Peek into London Girl’s Prada handbag – or more likely, a cheap imitation from Whistles – and among her used tube tickets and matches (she doesn’t actually carry cigarettes because she’s permanently on the verge of giving up and thus prefers to cadge from other people) is a battery of beauty products designed to make her look as though she’s not wearing any. This invariably includes jars of Prescriptives foundation and powder that don’t look or feel like foundation and powder; some neutral eye-shadow; a pair of Cutler  & Gross sunglasses for days when the dark circles are beyond poetic-looking; a hairbrush  you wouldn’t necessarily want to sweep your floor with; an Evian spray (despite the fact that the stuff falls from the sky in this country with more frequency than almost anywhere elese); a tin of Phytoplage oil to rectify hair that looks too clean; a pot of Blisteze and a shade of lip colour that, once on, looks less like lipstick and more as though she has drunk too much wine the previous night.

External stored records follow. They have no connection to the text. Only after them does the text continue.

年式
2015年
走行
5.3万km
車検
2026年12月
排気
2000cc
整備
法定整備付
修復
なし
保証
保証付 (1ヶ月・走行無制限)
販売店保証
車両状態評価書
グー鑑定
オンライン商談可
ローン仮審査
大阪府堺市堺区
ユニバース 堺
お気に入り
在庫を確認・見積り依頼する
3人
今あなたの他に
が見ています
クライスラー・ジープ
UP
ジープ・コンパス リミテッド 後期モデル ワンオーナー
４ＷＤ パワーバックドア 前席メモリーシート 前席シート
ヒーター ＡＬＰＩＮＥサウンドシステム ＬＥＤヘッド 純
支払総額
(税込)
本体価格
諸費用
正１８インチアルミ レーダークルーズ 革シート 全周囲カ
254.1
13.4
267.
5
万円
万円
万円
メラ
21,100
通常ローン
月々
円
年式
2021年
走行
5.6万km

„In New York you could tell a girl to cut off her head because it will improve her chances of getting bookings and she’d do it. Here you tell them Ralph Lauren’s on the phone and they dither about whether or not they can bear to leave their boyfriends.“

excerpt from Fashion's New Spirit, by Lisa Armstrong
Vogue UK March 1993 (x)


P.s.: Condé Nast Fashion College is having a debate next Tuesday titled "What Makes Kate Moss So Enduring?" and I think this article goes a long way in explaining her appeal.